Activity: Your answer should consist of the lines in the listing that hold "type".

[[ Material for this task, beginning ]]

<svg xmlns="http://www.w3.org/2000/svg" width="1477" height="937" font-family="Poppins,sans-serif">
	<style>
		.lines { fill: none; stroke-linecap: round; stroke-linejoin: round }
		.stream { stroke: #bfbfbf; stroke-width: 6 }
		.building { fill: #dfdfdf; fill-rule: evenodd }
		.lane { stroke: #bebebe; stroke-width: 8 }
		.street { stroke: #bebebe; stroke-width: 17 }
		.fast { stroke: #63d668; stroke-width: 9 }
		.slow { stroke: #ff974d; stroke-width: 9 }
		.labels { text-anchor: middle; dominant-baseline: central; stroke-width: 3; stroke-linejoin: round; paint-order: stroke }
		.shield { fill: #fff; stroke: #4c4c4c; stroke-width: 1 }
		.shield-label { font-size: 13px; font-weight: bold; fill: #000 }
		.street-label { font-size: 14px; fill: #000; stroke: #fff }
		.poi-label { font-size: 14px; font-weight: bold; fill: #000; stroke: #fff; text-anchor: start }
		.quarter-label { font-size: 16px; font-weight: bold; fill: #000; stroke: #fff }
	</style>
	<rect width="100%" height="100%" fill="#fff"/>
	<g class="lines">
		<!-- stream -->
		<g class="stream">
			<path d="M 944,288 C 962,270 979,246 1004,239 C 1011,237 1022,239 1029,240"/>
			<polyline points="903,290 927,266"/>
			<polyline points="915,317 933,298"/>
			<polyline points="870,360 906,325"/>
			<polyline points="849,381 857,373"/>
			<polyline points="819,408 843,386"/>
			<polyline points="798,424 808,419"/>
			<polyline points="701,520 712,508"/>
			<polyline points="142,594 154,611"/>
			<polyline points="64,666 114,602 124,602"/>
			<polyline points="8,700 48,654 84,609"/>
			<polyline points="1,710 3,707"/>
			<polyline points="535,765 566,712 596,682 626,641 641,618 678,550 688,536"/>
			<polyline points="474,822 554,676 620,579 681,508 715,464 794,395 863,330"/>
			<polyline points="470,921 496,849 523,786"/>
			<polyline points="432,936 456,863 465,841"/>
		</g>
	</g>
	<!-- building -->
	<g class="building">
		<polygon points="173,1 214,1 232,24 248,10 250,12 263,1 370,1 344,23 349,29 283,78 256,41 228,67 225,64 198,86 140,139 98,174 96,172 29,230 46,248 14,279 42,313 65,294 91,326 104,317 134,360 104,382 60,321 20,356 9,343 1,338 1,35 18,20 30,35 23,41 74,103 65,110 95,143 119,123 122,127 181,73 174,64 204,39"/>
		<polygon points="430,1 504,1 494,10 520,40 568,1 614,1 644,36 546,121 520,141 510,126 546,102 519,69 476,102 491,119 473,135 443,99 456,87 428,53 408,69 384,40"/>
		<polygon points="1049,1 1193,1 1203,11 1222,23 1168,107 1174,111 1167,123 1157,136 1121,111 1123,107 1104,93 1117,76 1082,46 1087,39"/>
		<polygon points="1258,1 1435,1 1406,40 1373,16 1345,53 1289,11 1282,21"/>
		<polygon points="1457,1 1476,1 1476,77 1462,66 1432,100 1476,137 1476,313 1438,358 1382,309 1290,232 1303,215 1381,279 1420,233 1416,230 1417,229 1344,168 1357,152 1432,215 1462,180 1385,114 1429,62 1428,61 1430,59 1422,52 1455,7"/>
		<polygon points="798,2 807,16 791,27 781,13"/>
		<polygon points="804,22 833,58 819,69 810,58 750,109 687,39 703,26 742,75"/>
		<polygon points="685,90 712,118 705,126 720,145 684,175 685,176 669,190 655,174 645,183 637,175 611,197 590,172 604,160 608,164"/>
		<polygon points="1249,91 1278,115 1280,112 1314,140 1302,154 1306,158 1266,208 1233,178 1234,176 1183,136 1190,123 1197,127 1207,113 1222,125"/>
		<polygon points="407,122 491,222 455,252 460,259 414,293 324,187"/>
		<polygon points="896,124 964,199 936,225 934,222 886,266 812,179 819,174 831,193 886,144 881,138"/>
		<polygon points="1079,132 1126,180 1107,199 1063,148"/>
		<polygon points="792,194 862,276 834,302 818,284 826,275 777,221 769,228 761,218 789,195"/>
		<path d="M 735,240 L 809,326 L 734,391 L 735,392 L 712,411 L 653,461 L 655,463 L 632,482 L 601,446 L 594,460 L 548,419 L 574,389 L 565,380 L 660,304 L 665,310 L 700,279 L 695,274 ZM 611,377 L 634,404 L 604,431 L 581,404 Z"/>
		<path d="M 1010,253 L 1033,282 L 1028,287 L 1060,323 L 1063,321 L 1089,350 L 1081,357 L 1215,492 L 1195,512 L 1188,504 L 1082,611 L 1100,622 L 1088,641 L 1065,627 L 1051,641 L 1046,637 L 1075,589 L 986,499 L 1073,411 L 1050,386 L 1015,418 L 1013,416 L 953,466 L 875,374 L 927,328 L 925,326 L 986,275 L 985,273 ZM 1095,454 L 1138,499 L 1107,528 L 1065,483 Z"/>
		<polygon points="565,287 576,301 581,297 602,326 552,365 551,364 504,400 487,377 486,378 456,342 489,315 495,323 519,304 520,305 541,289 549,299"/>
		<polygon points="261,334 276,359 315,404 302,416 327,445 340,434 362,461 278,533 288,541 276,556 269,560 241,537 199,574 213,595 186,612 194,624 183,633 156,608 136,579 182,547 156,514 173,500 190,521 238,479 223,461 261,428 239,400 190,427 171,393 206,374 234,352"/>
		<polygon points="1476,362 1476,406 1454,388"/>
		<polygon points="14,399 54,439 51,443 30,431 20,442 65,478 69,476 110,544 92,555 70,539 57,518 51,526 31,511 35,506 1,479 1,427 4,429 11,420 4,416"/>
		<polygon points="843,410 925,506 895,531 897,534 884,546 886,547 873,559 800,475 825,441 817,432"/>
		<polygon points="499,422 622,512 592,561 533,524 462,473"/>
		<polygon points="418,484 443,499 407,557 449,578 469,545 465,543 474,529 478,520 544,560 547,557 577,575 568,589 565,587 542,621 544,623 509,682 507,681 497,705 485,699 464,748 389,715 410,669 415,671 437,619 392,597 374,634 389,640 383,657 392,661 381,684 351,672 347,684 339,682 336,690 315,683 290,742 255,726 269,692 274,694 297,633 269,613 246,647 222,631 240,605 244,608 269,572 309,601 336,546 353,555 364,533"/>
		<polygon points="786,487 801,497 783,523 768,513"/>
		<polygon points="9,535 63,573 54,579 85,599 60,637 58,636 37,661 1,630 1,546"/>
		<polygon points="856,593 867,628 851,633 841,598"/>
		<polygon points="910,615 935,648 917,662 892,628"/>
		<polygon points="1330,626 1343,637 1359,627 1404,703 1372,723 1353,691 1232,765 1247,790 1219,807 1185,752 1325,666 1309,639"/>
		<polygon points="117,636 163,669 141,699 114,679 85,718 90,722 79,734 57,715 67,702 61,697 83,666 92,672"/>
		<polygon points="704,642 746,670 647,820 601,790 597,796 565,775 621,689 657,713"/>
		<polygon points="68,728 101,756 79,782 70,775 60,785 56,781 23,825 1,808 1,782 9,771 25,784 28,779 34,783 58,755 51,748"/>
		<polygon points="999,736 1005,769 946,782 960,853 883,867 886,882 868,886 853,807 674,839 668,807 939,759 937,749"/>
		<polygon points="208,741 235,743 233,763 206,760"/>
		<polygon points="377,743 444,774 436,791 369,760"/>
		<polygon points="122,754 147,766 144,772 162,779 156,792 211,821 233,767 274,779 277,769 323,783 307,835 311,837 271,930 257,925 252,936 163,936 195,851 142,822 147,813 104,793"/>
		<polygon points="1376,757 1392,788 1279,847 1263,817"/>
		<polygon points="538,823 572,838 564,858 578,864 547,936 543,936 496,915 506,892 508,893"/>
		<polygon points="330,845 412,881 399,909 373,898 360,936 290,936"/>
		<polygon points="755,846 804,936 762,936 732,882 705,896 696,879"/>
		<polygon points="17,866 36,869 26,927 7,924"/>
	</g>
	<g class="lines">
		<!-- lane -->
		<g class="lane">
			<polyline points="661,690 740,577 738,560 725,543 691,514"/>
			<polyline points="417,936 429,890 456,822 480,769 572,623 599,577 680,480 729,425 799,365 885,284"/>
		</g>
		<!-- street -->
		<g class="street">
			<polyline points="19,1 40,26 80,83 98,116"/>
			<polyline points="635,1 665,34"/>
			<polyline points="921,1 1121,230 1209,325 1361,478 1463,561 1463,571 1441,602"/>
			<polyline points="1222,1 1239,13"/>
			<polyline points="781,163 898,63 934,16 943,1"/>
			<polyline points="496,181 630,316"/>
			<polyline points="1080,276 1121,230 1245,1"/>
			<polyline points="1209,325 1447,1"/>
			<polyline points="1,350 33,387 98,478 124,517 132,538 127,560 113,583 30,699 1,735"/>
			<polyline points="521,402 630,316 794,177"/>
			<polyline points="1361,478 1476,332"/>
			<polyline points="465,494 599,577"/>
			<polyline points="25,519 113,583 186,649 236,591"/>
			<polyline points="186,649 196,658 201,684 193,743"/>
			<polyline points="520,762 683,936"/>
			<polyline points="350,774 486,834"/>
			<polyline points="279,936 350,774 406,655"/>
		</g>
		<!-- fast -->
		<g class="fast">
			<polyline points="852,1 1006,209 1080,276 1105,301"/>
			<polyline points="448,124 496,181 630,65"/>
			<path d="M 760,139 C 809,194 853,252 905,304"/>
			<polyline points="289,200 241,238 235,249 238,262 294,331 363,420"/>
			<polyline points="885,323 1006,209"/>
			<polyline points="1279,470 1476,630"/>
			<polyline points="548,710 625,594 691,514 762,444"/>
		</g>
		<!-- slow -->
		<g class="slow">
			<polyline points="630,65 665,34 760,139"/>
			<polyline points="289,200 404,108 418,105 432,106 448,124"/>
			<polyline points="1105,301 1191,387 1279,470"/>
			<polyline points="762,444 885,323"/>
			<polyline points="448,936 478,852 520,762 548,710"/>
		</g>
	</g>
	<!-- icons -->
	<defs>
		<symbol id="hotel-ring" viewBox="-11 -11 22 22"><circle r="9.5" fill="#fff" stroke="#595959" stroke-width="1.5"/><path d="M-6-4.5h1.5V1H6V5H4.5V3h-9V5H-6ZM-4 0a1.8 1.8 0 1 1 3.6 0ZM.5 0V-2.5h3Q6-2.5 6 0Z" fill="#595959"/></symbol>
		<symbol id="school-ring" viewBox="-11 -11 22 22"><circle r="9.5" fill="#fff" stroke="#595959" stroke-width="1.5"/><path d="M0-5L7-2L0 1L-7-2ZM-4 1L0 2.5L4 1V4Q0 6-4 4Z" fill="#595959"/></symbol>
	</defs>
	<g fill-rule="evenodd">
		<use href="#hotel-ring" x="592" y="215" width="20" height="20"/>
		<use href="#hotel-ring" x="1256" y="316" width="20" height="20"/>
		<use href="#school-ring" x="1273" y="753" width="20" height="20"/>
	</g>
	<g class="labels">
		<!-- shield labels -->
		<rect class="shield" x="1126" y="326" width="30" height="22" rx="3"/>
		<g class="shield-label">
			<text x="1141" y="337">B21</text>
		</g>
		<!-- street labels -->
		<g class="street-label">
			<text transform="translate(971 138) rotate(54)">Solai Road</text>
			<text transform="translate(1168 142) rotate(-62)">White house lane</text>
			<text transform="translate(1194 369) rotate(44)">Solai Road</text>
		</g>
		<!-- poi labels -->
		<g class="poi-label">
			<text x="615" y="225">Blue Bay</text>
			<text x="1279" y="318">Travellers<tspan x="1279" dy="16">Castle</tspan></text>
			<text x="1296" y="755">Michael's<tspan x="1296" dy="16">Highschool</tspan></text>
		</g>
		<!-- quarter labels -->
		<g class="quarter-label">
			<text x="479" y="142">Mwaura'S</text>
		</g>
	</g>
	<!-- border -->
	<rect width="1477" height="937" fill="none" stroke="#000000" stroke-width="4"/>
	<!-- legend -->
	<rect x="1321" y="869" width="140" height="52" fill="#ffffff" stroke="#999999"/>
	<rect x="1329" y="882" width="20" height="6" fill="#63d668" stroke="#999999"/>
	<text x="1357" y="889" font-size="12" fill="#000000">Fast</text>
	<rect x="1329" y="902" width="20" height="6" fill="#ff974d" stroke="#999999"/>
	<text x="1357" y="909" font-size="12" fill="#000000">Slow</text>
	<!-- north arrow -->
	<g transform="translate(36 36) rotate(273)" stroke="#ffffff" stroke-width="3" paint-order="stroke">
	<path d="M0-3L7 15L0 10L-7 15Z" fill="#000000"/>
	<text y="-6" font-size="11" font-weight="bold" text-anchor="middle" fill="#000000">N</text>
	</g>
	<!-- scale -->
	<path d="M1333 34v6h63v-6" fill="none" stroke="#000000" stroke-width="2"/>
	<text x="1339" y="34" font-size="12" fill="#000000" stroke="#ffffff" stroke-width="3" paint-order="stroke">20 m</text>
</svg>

[[ Material for this task, end ]]
[[ Material for this task, beginning ]]

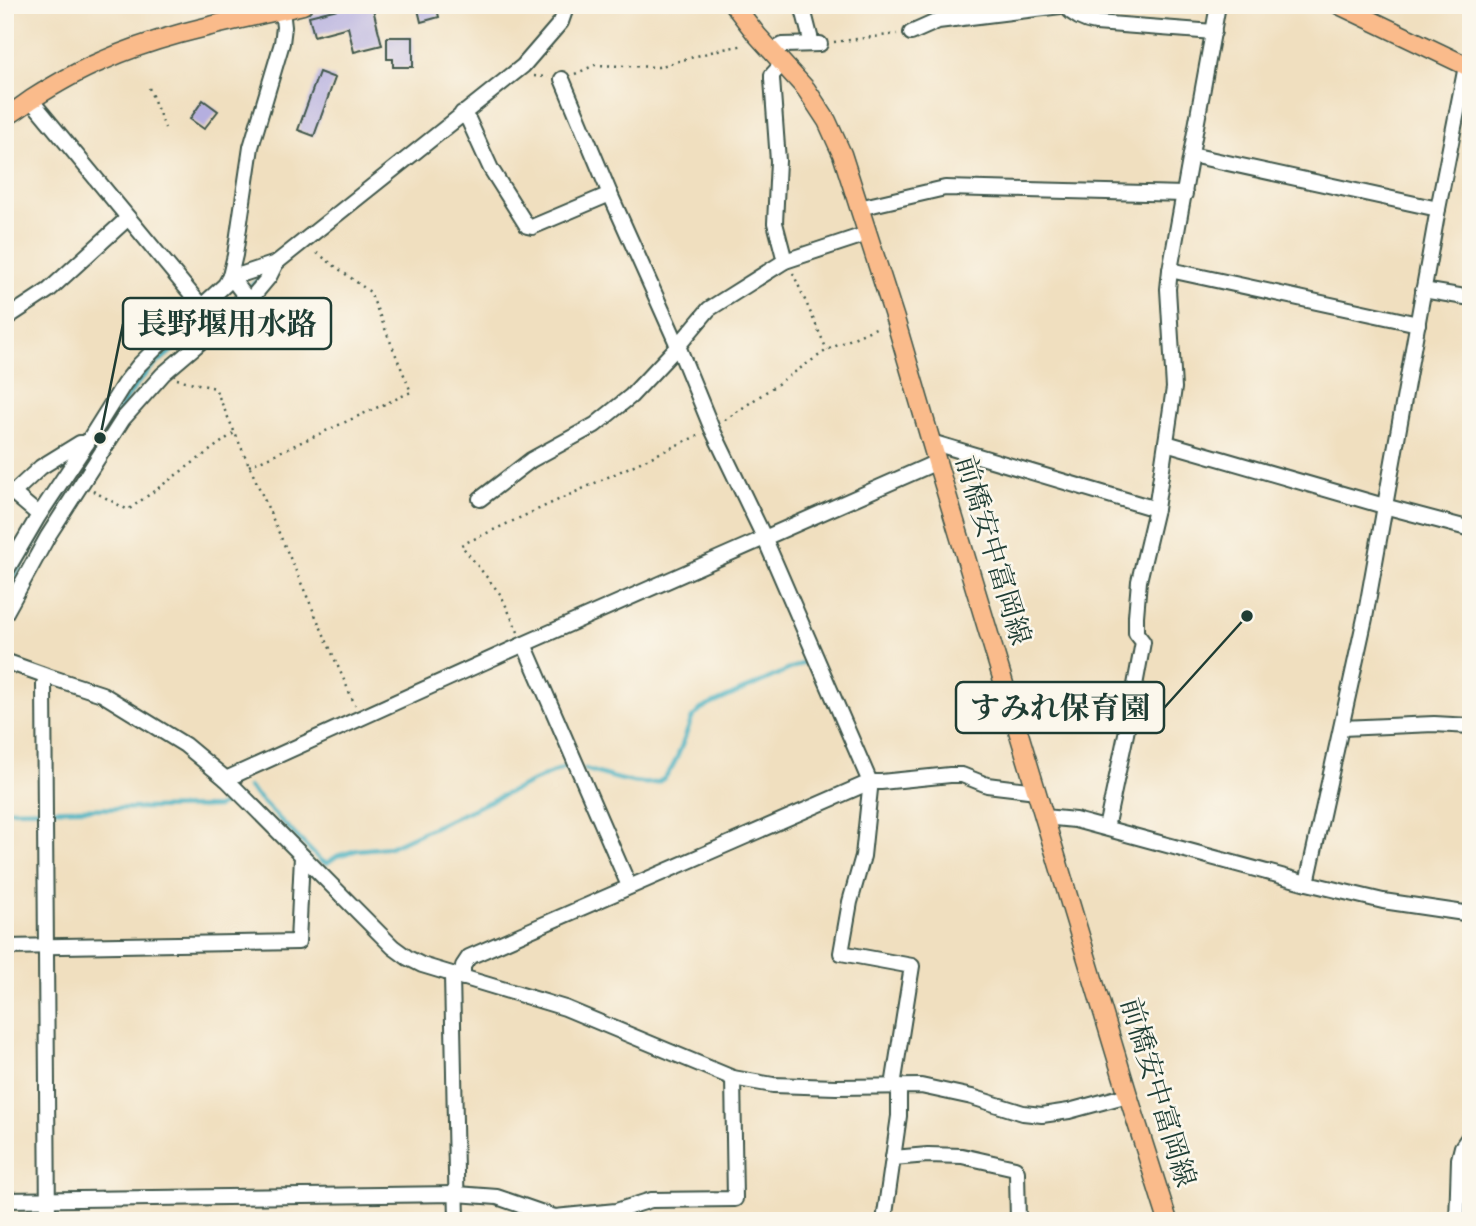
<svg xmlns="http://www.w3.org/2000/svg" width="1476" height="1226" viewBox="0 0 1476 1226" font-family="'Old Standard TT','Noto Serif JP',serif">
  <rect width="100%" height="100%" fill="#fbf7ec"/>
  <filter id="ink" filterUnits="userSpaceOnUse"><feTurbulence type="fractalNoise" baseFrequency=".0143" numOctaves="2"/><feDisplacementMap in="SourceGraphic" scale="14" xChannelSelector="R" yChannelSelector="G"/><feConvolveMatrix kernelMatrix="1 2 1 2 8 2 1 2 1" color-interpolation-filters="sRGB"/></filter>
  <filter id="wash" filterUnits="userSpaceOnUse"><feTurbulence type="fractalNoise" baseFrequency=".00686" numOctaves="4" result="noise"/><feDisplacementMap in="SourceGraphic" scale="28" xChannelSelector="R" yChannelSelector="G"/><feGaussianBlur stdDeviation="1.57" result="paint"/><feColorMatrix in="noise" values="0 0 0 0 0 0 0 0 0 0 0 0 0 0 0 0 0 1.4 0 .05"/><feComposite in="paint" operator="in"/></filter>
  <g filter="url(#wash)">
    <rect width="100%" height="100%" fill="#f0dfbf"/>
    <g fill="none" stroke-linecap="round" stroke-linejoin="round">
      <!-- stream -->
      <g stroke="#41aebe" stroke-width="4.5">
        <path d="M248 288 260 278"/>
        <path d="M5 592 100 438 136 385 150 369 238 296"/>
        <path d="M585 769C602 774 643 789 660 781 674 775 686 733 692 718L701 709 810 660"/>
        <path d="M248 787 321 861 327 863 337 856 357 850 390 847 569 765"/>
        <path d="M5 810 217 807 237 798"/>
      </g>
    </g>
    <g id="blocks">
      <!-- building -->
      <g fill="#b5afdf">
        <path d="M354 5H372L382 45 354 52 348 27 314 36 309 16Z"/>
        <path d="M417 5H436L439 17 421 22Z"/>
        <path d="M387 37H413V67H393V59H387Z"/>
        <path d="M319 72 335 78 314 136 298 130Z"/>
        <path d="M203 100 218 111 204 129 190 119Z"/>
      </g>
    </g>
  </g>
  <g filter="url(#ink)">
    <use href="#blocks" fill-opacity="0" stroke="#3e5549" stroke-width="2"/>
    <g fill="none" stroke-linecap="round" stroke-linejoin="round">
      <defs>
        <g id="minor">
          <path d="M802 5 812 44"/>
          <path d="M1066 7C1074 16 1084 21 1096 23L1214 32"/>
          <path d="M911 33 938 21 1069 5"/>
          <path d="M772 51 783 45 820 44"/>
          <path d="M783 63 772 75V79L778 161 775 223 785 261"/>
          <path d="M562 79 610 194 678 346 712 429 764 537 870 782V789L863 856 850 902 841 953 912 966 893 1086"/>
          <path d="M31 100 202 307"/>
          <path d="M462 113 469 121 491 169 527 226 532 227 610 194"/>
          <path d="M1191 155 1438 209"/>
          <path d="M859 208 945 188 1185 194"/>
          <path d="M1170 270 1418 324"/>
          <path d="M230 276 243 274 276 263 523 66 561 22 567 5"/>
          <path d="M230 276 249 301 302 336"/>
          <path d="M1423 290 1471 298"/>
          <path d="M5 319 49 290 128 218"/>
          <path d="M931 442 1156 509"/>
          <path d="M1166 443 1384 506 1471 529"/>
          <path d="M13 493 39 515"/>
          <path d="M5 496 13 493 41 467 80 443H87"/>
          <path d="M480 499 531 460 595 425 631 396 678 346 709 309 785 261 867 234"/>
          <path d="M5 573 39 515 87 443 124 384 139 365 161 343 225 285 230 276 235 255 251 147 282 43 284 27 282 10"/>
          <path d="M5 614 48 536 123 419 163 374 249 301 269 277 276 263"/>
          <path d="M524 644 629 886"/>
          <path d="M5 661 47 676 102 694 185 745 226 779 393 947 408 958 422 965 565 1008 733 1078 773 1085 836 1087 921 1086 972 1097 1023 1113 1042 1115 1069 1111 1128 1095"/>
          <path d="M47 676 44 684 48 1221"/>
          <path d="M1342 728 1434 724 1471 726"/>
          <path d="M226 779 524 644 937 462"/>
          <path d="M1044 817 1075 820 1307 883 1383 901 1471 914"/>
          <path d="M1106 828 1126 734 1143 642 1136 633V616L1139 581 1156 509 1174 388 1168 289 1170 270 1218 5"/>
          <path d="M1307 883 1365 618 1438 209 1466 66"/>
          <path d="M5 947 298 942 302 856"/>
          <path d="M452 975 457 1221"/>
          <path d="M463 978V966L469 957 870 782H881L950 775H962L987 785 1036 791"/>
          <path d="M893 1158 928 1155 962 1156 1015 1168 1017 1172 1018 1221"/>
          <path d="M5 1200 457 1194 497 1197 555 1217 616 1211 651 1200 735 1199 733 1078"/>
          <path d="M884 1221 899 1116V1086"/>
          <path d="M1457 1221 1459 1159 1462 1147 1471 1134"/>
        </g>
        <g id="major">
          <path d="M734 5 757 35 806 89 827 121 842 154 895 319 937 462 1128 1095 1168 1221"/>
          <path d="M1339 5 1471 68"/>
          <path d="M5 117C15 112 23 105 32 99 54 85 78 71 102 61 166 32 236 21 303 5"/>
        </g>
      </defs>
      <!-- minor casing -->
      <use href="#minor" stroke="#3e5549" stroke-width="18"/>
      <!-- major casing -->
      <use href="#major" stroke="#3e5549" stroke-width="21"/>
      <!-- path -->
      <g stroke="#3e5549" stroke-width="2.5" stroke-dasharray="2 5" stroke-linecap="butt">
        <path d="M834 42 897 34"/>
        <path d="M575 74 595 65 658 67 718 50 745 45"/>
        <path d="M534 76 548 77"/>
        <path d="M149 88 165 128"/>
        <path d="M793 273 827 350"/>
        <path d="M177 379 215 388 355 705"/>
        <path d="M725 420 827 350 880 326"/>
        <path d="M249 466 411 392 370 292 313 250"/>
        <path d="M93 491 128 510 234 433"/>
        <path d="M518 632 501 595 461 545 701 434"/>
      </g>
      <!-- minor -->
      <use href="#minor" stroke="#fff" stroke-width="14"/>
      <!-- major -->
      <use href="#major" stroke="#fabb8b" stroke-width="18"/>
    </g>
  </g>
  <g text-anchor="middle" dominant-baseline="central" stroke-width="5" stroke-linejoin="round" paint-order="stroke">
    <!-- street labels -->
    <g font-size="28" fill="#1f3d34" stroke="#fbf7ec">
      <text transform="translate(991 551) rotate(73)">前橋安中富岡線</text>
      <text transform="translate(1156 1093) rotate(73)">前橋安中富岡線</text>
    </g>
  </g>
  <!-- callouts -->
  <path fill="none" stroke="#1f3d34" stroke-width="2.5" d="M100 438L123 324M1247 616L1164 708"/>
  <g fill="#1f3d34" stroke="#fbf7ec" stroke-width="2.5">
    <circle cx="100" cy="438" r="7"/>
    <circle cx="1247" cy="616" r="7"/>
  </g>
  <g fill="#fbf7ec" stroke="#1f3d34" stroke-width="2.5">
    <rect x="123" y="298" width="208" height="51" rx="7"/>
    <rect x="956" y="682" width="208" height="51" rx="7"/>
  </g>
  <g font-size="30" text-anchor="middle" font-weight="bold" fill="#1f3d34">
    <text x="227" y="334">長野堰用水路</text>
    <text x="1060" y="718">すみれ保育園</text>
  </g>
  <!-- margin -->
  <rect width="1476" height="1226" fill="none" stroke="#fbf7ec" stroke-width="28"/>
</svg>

[[ Material for this task, end ]]

Written answer:
  <filter id="ink" filterUnits="userSpaceOnUse"><feTurbulence type="fractalNoise" baseFrequency=".0143" numOctaves="2"/><feDisplacementMap in="SourceGraphic" scale="14" xChannelSelector="R" yChannelSelector="G"/><feConvolveMatrix kernelMatrix="1 2 1 2 8 2 1 2 1" color-interpolation-filters="sRGB"/></filter>
  <filter id="wash" filterUnits="userSpaceOnUse"><feTurbulence type="fractalNoise" baseFrequency=".00686" numOctaves="4" result="noise"/><feDisplacementMap in="SourceGraphic" scale="28" xChannelSelector="R" yChannelSelector="G"/><feGaussianBlur stdDeviation="1.57" result="paint"/><feColorMatrix in="noise" values="0 0 0 0 0 0 0 0 0 0 0 0 0 0 0 0 0 1.4 0 .05"/><feComposite in="paint" operator="in"/></filter>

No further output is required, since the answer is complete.